Orthonormal Product Quantization Network for Scalable Face Image Retrieval

Existing deep quantization methods provided an efficient solution for large-scale image retrieval. However, the significant intra-class variations like pose, illumination, and expressions in face images, still pose a challenge for face image retrieval. In light of this, face image retrieval requires sufficiently powerful learning metrics, which are absent in current deep quantization works.

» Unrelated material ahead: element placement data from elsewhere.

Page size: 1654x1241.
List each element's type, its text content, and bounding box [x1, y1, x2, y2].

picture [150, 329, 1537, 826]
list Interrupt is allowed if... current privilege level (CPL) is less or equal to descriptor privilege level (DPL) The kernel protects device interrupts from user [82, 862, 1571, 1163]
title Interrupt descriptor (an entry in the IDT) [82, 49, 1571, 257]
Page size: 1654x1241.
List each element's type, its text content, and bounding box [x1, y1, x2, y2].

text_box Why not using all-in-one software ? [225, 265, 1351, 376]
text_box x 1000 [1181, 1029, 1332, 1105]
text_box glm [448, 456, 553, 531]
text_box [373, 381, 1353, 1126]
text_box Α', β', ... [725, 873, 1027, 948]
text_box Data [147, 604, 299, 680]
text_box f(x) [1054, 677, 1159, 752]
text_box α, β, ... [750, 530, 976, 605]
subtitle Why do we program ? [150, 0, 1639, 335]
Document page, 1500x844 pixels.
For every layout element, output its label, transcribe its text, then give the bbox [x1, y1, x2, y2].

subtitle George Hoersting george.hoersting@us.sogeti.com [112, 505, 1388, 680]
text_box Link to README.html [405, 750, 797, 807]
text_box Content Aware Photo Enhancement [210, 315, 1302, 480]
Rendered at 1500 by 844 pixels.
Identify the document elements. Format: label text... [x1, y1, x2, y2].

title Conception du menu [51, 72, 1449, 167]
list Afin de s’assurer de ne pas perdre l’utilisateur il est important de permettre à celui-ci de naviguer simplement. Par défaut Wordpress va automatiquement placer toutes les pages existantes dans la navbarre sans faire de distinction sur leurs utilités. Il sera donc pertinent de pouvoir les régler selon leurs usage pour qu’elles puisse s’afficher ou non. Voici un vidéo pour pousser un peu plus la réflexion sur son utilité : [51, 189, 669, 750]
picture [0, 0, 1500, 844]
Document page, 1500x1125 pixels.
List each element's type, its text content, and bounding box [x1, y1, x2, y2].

Moreover, to tackle the growing unseen identities in the query stage, face image retrieval drives more demands regarding model generalization and system scalability than general image retrieval tasks. This paper integrates product quantization with orthonormal constraints into an end-to-end deep learning framework to effectively retrieve face images. Specifically, a novel scheme that uses predefined orthonormal vectors as codewords is proposed to enhance the quantization informativeness and reduce codewords' redundancy. A tailored loss function maximizes discriminability among identities in each quantization subspace for both the quantized and original features. An entropy-based regularization term is imposed to reduce the quantization error. Experiments are conducted on four commonly-used face datasets under both seen and unseen identities retrieval settings. Our method outperforms all the compared deep hashing/quantization state-of-the-arts under both settings. Results validate the effectiveness of the proposed orthonormal codewords in improving models' standard retrieval performance and generalization ability. Combing with further experiments on two general image datasets, it demonstrates the broad superiority of our method for scalable image retrieval.

翻译：现有深度量化方法为大规模图像检索提供了高效解决方案。然而，人脸图像中姿态、光照、表情等显著的类内差异仍对人脸图像检索构成挑战。鉴于此，人脸图像检索需要足够强大的学习度量，而这在当前深度量化工作中尚属空白。此外，为应对查询阶段不断增长的非训练集身份，人脸图像检索对模型泛化能力与系统可扩展性的要求高于通用图像检索任务。本文通过将乘积量化与正交约束融入端到端深度学习框架，有效实现人脸图像检索。具体而言，提出一种利用预定义正交向量作为码字的新型方案，以增强量化信息量并降低码字冗余性。定制化的损失函数在量化子空间中最大化各身份间的判别性，同时兼顾量化特征与原始特征。引入基于熵的正则化项以减少量化误差。在四个常用人脸数据集上，针对训练集内与训练集外身份检索两种设置进行实验。我们的方法在两种设置下均优于所有对比的深度哈希/量化最新技术。实验结果验证了所提正交码字在提升模型标准检索性能与泛化能力方面的有效性。结合两个通用图像数据集上的进一步实验，证明了本方法在可扩展图像检索中的广泛优越性。